### PROBLEM TO SOLVE
Every line below that mentions the word "سيارة" should be copied out.

(PROVIDED ENTRIES)

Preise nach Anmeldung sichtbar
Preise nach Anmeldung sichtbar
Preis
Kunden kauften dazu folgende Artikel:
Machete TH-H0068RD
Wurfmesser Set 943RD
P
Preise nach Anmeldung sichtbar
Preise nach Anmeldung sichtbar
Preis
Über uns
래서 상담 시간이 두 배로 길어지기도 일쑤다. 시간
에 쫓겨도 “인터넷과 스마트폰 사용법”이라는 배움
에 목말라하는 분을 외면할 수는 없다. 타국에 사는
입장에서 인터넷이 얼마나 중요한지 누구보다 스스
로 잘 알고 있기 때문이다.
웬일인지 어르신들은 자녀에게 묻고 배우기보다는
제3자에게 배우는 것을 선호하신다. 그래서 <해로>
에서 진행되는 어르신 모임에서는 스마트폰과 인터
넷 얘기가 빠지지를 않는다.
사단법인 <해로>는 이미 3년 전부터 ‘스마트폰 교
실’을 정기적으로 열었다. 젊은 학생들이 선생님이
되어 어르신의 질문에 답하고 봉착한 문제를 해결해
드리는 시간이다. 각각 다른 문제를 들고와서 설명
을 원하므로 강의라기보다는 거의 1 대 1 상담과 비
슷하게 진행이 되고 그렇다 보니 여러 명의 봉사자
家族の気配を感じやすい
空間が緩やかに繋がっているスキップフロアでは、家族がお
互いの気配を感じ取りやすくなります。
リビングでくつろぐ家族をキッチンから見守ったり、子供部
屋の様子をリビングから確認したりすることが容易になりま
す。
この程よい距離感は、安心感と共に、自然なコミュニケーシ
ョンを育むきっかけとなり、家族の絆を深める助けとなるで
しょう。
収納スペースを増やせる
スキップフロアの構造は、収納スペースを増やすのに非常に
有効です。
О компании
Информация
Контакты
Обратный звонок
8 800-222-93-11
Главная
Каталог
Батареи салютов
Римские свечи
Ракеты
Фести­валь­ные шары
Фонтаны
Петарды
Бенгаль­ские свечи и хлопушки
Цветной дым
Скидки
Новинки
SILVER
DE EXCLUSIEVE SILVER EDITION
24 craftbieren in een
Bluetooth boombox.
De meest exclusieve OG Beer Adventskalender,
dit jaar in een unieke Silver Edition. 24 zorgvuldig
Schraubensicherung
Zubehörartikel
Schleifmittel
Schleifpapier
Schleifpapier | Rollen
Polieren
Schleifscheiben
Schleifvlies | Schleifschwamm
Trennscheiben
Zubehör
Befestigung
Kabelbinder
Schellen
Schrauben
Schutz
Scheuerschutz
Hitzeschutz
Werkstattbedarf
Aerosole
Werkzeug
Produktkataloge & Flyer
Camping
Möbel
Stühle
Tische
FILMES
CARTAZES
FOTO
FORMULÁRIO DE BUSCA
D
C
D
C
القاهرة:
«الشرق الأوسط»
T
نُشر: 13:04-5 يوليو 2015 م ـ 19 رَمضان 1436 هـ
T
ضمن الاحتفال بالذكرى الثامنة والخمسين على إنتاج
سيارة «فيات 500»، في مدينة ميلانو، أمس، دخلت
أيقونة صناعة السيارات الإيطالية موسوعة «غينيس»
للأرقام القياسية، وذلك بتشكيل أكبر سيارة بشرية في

(End PROVIDED ENTRIES)

### EXERCISE ANSWER
سيارة «فيات 500»، في مدينة ميلانو، أمس، دخلت
للأرقام القياسية، وذلك بتشكيل أكبر سيارة بشرية في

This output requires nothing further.